I mean, to hear the haves tell it, there was a long period in our history when people made a lot of money and no one got to know how or how much.  And that was preferable, civil, even moral.  This was also a period when people didn’t do or say so many sexual things en masse for all the world to see and, if they did, all of their sex talk/actions certainly weren’t being publicly accepted by the large mass of the country.  An era where men were men, women were women and it was clear which was which and what the rules were.  And a time when certainly rules that ensured that when people deviated from such behavior that they were punished.  Or at least if not punished, certainly not accepted as engaging in an alternative (read publicly acceptable) lifestyle. (Because let’s face it – anything goes for any of us, but especially the 1%, if we are at least willing to have the courtesy to hide it behind closed doors where it belongs).

One has to feel a bit sorry for those who felt like they played by the rules and came out on the top 1% – rigged game though it might be.  In essence, they achieved quite a lot but in 2012 are forced to live in a world whose majority now pretty much hates them for being so clever.  This is harsh, I know, and truthfully it still doesn’t go against the idea that we 99% don’t hate the rich.  It’s not the rich we really hate.  It’s the system that got them there that we despise and the failure of many of them to recognize and/or admit publicly the corruption and do something about it rather than circling the wagon and protecting their young – as most human beings are want to do when times are hard – that we very much and particularly loathe.

But it is ok to hate Mr.
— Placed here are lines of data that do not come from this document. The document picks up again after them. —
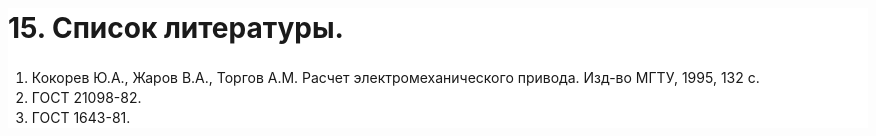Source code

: # 15. Список литературы.

1. Кокорев Ю.А., Жаров В.А., Торгов А.М. Расчет электромеханического привода. Изд-во МГТУ, 1995, 132 с.
2. ГОСТ 21098-82.
3. ГОСТ 1643-81.
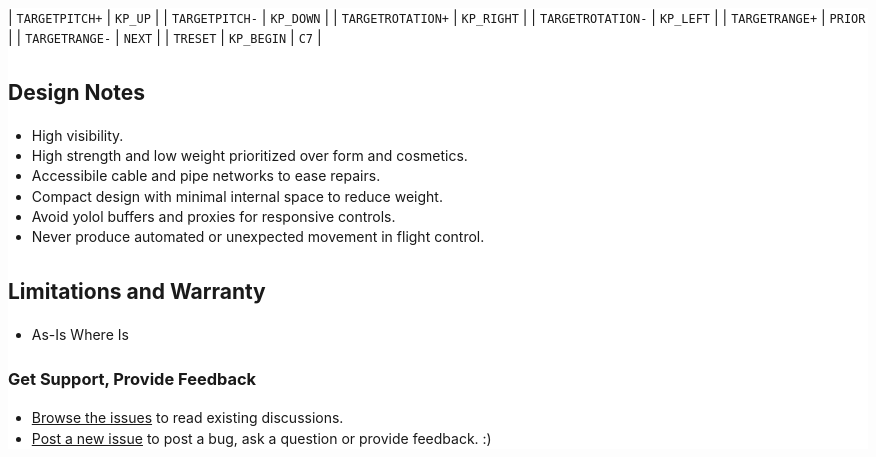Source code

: | `TARGETPITCH+` | `KP_UP` |
| `TARGETPITCH-` | `KP_DOWN` |
| `TARGETROTATION+` | `KP_RIGHT` |
| `TARGETROTATION-` | `KP_LEFT` |
| `TARGETRANGE+` | `PRIOR` |
| `TARGETRANGE-` | `NEXT` |
| `TRESET` | `KP_BEGIN` | `C7` |

## Design Notes

* High visibility.
* High strength and low weight prioritized over form and cosmetics.
* Accessibile cable and pipe networks to ease repairs.
* Compact design with minimal internal space to reduce weight.
* Avoid yolol buffers and proxies for responsive controls.
* Never produce automated or unexpected movement in flight control. 

## Limitations and Warranty

* As-Is Where Is

### Get Support, Provide Feedback

* [Browse the issues](https://github.com/Aluzion/starbase-hercules/issues) to read existing discussions. 
* [Post a new issue](https://github.com/Aluzion/starbase-hercules/issues/new) to post a bug, ask a question or  provide feedback. :)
Monopoly.. greedy bastard.

I’m not sure what the answer is to any of this – or if indeed there is one.  Like the movie business, the one thing we know is certain about society, aside from death and taxes, is change.  “Dark Knight Rises” is pretty bold about the change – literally in its computer graphics; creatively in its merger of larger than life comic book superheroes and believably tortured moral human drama; and publicly as a symbol for one of what is turning into a small handful of mass gunmen in America right now who have gone off the deep end.

As a writer I always ask myself and my students – why right now?  Or, more to the point, as a former teacher once commented to me when explaining any good Shakespearean play – “why this day?”  That’s the rule of thumb for fiction.  A story can start a million different ways, so why did it start here?  One can’t help but feel this should be the question we ask ourselves right now about real life in 2012.  In addition to what the ending should be.  As all good writers know, endings dictate beginnings and vice-versa.  So it is only in the understanding of both that we have any insights into what our true Act II struggles are really about.  And if we can begin to identify the real reasons behind out true struggles, perhaps we can begin to write the real ending – the happy ending – that we deserve.

A famous writer (okay, Socrates) once wrote – “The unexamined life is not worth living.”  Liberal or conservative, religious or heathen, moviegoer or pop culture hater – it feels like a good time to take that advice and intelligently move forward.  While we are all still around to do it.

All this from “Dark Knight Rises?”  Perhaps there is some small hope for the movies after all.